Hi.

I think it's a bug in rewrite.py modul.
If you open the file, it's in gluon directory, on line 54 you can see the 
following:

if k.find(':/') > 0:
    i = k.find(':/')
    k = r'%s:https?://[^:/]+:[a-z]+ %s' % (k[:i], k[i+1:])

Think this should insert regex part for the domain when written in format 
ip:/route. But this will act on :/ in the domain name too...

From:
 *:http://mydomain.com POST / 
becomes something like this:
 *:http:https?://[^:/]+:[a-z]+ //mydomain.com POST /
Which won't match almost anything.
I changed the if statement to:

if k.find(':/') > 0 and k.find('://') == -1:

To not count the :// from the domain name. It's not perfect and in this case 
you'll have to compensate for the ip part of the regex in routes py always.
Autocomplete for regexes to make the whole regex statement from routes.py will 
need some rewriting. I would like to rework this part, but I'll have free time 
for it only on Sunday. Until then, please use this little workaround or if you 
want write a patch for it.

regards
mmlado

On Wednesday 23 September 2009 19:30:08 Jon Romero wrote:
> any ideas? anyone?
> 
> On Sep 22, 12:48 pm, Jon Romero <darks...@gmail.com> wrote:
> > Thanks.
> > I was looking the examples from the old book (thinking that there
> > won't be any major changes) but I was wrong.
> > This is in the old book:
> >
> > routes_in=(
> > ('140.192.\d+.\d+:.*','/welcome/default/index'),
> >   )
> >
> > I thought that doing that:
> > routes_in=(
> > ('http://mydomain.com:.*','/myapp/default/index'),
> >   )
> >
> > would work (I also tried escaping the domain name but that didn't work
> > either).
> >
> > Then I tried with the way it is described in the new book and didn't
> > work again (I am pretty sure I am doing something wrong).
> > routes_in=(
> > ('*:http://mydomain.comPOST  / ', '/myapp/default/index'),
> >   )
> >
> > Why the old one (which I find more appropriate for my purposes) didn't
> > work?

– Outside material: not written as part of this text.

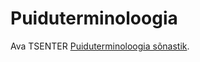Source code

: # Puiduterminoloogia

Ava TSENTER [Puiduterminoloogia sõnastik](https://taunoe.github.io/puiduterminoloogia/).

And how can I make it work?
> >
> > Thanks
> >
> > On Sep 22, 12:05 am, mdipierro <mdipie...@cs.depaul.edu> wrote:
> > > > PS: Does routes_in accepts domain names? I tried a little hack but
> > > > didn't work
> > >
> > > yes.
> > > you can find an example on top of page 120. Works as long as as web2py
> > > finds the requested host name in the http header.